**Required work**: Take every line in the entries that includes the word "volta" and copy it.

── Record extracts ──

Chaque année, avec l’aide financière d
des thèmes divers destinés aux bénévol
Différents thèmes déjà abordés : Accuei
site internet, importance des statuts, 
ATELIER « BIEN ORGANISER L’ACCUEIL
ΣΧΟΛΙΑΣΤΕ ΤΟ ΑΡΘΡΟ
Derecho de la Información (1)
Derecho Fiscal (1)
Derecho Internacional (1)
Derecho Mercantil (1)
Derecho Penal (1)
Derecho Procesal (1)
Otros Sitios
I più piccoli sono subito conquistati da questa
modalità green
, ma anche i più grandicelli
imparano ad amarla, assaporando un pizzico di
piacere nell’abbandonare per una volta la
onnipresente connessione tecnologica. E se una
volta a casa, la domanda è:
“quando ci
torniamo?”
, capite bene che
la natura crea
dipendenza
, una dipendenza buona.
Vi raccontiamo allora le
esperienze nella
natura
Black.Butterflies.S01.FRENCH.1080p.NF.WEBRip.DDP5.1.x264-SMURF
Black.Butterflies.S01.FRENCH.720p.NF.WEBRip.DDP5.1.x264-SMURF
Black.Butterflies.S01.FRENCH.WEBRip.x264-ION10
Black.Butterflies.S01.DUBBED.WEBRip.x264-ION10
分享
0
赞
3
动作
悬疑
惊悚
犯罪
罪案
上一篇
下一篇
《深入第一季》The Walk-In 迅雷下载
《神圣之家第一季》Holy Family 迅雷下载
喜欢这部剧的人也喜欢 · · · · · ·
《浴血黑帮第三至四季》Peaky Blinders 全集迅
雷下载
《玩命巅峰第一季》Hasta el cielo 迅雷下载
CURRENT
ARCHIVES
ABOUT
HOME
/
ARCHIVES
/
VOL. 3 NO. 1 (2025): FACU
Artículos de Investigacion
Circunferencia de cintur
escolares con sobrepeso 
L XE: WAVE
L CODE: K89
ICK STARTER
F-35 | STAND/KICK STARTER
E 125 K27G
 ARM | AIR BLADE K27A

───

**Solution to this problem**:
piacere nell’abbandonare per una volta la
volta a casa, la domanda è:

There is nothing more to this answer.